No Brasil, o aumento de derivados foi de 2,6% em relação
a 2008, número considerado muito bom por Rodrigo Alvim,
da CNA. Esse porcentual foi ótimo levando em
consideração a crise que enfrentamos no início
do ano. O importante é a perspectiva para os próximos
três anos, onde deveremos obter média anual de
crescimento de 3%, completa.
Independentemente do consumo dos derivados, é unânime
entre os entrevistados que o Brasil ainda deva buscar aumento
no consumo per capita, já que hoje são 140 litros
de leite por pessoa ao ano, bem abaixo dos 200 litros na Argentina,
e dos 180 litros indicados pela Organização
Mundial de Saúde (OMS). Temos muito a crescer
internamente.
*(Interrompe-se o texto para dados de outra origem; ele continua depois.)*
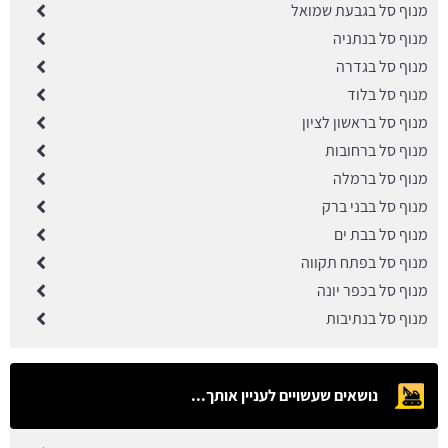
מנוף סל בגבעת שמואל
מנוף סל בנתניה
מנוף סל בגדרה
מנוף סל בלוד
מנוף סל בראשון לציון
מנוף סל ברחובות
מנוף סל ברמלה
מנוף סל בבני ברק
מנוף סל בבת ים
מנוף סל בפתח תקווה
מנוף סל בכפר יונה
מנוף סל בנתיבות
נושאים שעשויים לעניין אותך...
O brasileiro não tem o costume de tomar
tanto leite quanto é indicado pela OMS, 180 litros,
ou pelo Ministério da Saúde, de 200 litros,
comenta Alvim.
2010
incerto
Em
março, o preço do litro do leite pago ao produtor
deverá subir, mas ninguém faz ideia de quanto,
afirma o superintendente técnico da ACGH-MG. Os índices
históricos mostram o aumento do preço na época
de março até julho e agosto onde a curva começa
a baixar novamente até o final de ano. Mas como o mercado
externo influencia diretamente no preço do produto,
ninguém quer dar palpite de preço. Não
dá para falar como será o preço no próximo
ano devido a globalização do leite, explica
Aníbal Vercesi. Já para Cleocy Junior, o dólar
em baixa e a alta oferta de leite em pó no triângulo
do leite (Uruguai, Argentina e Nova Zelândia) fizeram
com que s multinacionais, instaladas no Brasil, passassem
a comprar leite estrangeiro, diminuindo o preço interno.
Para Rodrigo Alvim, o Brasil tem tudo para se tornar o maior
produtor de leite no futuro, sendo que atualmente somos o
sexto no ranking mundial, com 25.327 mil toneladas em 2007,
perdendo para EUA, Índia, China, Rússia e Alemanha.
Segundo ele, as características brasileiras são
ótimas para a produção, basta ao governo
ter políticas de exportação, com trabalhos
voltados ao financiamento da estocagem de leite.